分析用テキスト →
図3に示すDC側子MZM35は、図示せぬ基板と、基板上に積層された中間層51と、中間層51上に積層された光導波路52と、光導波路52上に積層されたバッファ層53と、バッファ層53上に形成された信号電極42A及び接地電極42Bとを有する。DC側子MZM35は、バッファ層53、信号電極42A及び接地電極42B上に形成された密着層56と、密着層56上に積層された絶縁層57とを有する。
【0040】
基板は、例えば、Si基板である。中間層51は、例えば、SiO2で形成された層である。光導波路52は、例えば、LiNbO3(以下、LNと称する)を主成分とする光導波路である。尚、光導波路52は、LNに限定されるものではなく、例えば、AlGaAsP、InGaAsP、Si等でも良く、適宜変更可能である。光導波路52は、例えば、リブ52Aと、スラブ52Bとを有するリッジ導波路である。光導波路52は、信号電極42Aと接地電極42Bとの間にリブ52Aが配置されている。バッファ層53は、例えば、SiO2で形成されているクラッド層である。
【0041】
信号電極42A及び接地電極42Bは、Au電極層55と、電極密着層54とを有する電極42である。Au電極層55は、主成分をAuとする電極層である。電極密着層54は、主成分を、例えば、ZnSとし、Au電極層55とバッファ層53との間を接合する層である。密着層56は、主成分を、例えば、ZnSとし、バッファ層53及びAu電極層55の表面を保護する保護膜である。ZnSは、膜が密着しにくい不活性なAu電極層55にも強く密着する絶縁性の材料であり、ZnS上のSiO2の絶縁層57とも密着性が高い。尚、密着層56は、ZnSに限定されるものではなく、ZnSとSiO2との混合物でも良く、適宜変更可能である。絶縁層57は、主成分を、例えば、SiO2とし、密着層56表面を絶縁する層である。密着層56上の絶縁層57は、ZnSとの密着性が高いため、例えば、1μm~4μm程度に厚くでき、密着層56の耐電圧性を十分に確保しながら、導電性異物の付着による電極42間のショートを防止できる。

次の課題 →
a: テキストの冒頭の段落では、DC側子MZM35が有する構成として何が挙げられていますか？すべて答えてください。
b: テキストのうち、「図3に示すDC側子MZM35」から「されているクラッド層である。」までの部分を一字も変えずに書き出してください。
エントリは参照しなくてかまいません。

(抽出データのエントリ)
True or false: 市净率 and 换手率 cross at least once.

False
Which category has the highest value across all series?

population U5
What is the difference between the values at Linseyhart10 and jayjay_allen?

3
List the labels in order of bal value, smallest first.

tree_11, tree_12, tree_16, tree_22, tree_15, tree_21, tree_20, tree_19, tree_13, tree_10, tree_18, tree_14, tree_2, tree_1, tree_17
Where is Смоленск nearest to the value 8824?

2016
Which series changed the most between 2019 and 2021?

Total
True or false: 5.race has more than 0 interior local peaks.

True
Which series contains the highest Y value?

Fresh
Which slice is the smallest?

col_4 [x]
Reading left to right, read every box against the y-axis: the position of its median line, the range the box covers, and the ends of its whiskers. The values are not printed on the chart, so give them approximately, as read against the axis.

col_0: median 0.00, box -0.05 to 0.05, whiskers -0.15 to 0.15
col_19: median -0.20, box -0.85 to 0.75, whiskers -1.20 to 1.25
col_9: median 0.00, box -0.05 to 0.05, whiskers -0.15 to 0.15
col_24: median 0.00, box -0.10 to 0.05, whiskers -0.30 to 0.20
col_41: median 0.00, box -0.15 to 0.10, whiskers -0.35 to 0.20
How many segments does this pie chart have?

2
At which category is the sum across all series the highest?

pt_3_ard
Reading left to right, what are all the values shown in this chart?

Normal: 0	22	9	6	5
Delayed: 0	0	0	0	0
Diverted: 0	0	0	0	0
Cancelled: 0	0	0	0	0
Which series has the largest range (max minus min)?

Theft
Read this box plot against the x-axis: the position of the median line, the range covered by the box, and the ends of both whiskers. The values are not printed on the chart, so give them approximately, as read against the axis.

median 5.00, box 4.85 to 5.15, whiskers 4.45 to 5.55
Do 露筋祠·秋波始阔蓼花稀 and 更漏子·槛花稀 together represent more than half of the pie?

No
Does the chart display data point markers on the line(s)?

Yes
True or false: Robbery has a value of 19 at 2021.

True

想定される解答 →
a: 基板、中間層51、光導波路52、バッファ層53、信号電極42A、接地電極42B、密着層56、絶縁層57

b:
図3に示すDC側子MZM35は、図示せぬ基板と、基板上に積層された中間層51と、中間層51上に積層された光導波路52と、光導波路52上に積層されたバッファ層53と、バッファ層53上に形成された信号電極42A及び接地電極42Bとを有する。DC側子MZM35は、バッファ層53、信号電極42A及び接地電極42B上に形成された密着層56と、密着層56上に積層された絶縁層57とを有する。
【0040】
基板は、例えば、Si基板である。中間層51は、例えば、SiO2で形成された層である。光導波路52は、例えば、LiNbO3(以下、LNと称する)を主成分とする光導波路である。尚、光導波路52は、LNに限定されるものではなく、例えば、AlGaAsP、InGaAsP、Si等でも良く、適宜変更可能である。光導波路52は、例えば、リブ52Aと、スラブ52Bとを有するリッジ導波路である。光導波路52は、信号電極42Aと接地電極42Bとの間にリブ52Aが配置されている。バッファ層53は、例えば、SiO2で形成されているクラッド層である。